In most cases, the hacker’s or attacker’s aim is to cause a complete failure for the website, a total denial of service, and it’s quite often that the attackers will request payment before they will stop the successful attack (ransom). In other cases, there are also attacks that are launched by competitors (via various DDoS-for-hire services) to discredit or damage a business.
Different Types of DDoS Attacks
DDoS attacks have dramatically evolved to adapt to various security measures that have been implemented. So, there are now many different variants of DDoS attacks to attack different vulnerabilities. Broadly speaking, however, we can divide DoS and DDoS attacks into three main categories:
Volumetric or volume-based attacks
The type we have discussed above. The goal is to launch a huge volume of requests to saturate the bandwidth of the target network. The severity of the attack is measured in bits per second (Bps).
Protocol attacks
This type of attack sends data packets so the server must download and interpret the packets consuming the actual server resources or software/hardware equipment like load balancers and firewalls. The magnitude of protocol DDoS attacks is measured in packets per second (Pps).
Application layer attacks
This type of attack involves sophisticated requests that are seemingly legitimate, but they target vulnerabilities in application level, like Windows, Apache, or OpenBSD vulnerabilities, among others. Application layer attacks are measured via Requests per second (Rps).

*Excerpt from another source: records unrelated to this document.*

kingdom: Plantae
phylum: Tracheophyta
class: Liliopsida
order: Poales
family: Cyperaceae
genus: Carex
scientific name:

We can further divide these three categories into many different variants, and here are the common ones:
UDP Flood
A subtype of volumetric DDoS attack, a UDP flood DDoS is any attacks that flood the target with UDP (User Diagram Protocol) packets. The objective of this attack is to flood random ports of the server, causing the host to repeatedly check for the application at that port and reply with a Destination Unreachable packet when no application is found.
ICMP Flood
Another type of volumetric attack, and quite similar in principle to a UDP flood attack. An ICMP (Ping) Flood send numerous ping request to the target URL without waiting for replies. The target server will typically attempt to respond with ICMP Echo Reply (Ping Reply) packets, which will result in a slowdown both in incoming and ongoing bandwidths.
Slowloris
A rather popular type of DDoS attacks nowadays, and is highly-targeted. Slowloris holds as many connections as possible to the target URL by sending only a partial request. So, the attack constantly sends HTTP headers but never completes the request. The targeted website, on the other hand, will keep these false requests open, which will saturate the available connection pool causing the server unable to process additional requests from legitimate users.
SYN Flood
A SYN flood DDoS attack attempts to initiate a TCP connection which must be answered by a SYN-ACK response from the target server, which is then should be confirmed by an ACK response from the requester (in this case, attacker). However, in an SYN flood attack, the attacker doesn’t respond to the SYN-ACK response so the target system continues to wait for the response and overflows the maximum available resources.
Conclusion
With how DDoS attacks have evolved and becoming more sophisticated than ever, proper DDoS mitigation is very important for any business to ensure cybersecurity compliance. Choosing the right method that can defend your system from various types of DDoS attacks is very important, considering a successful DDoS attack can lead to long-term and even permanent damage to your business’s credibility.
It’s very important to assess the current condition of the network, available equipment, and what kinds of safety measures against DDoS are necessary for the system.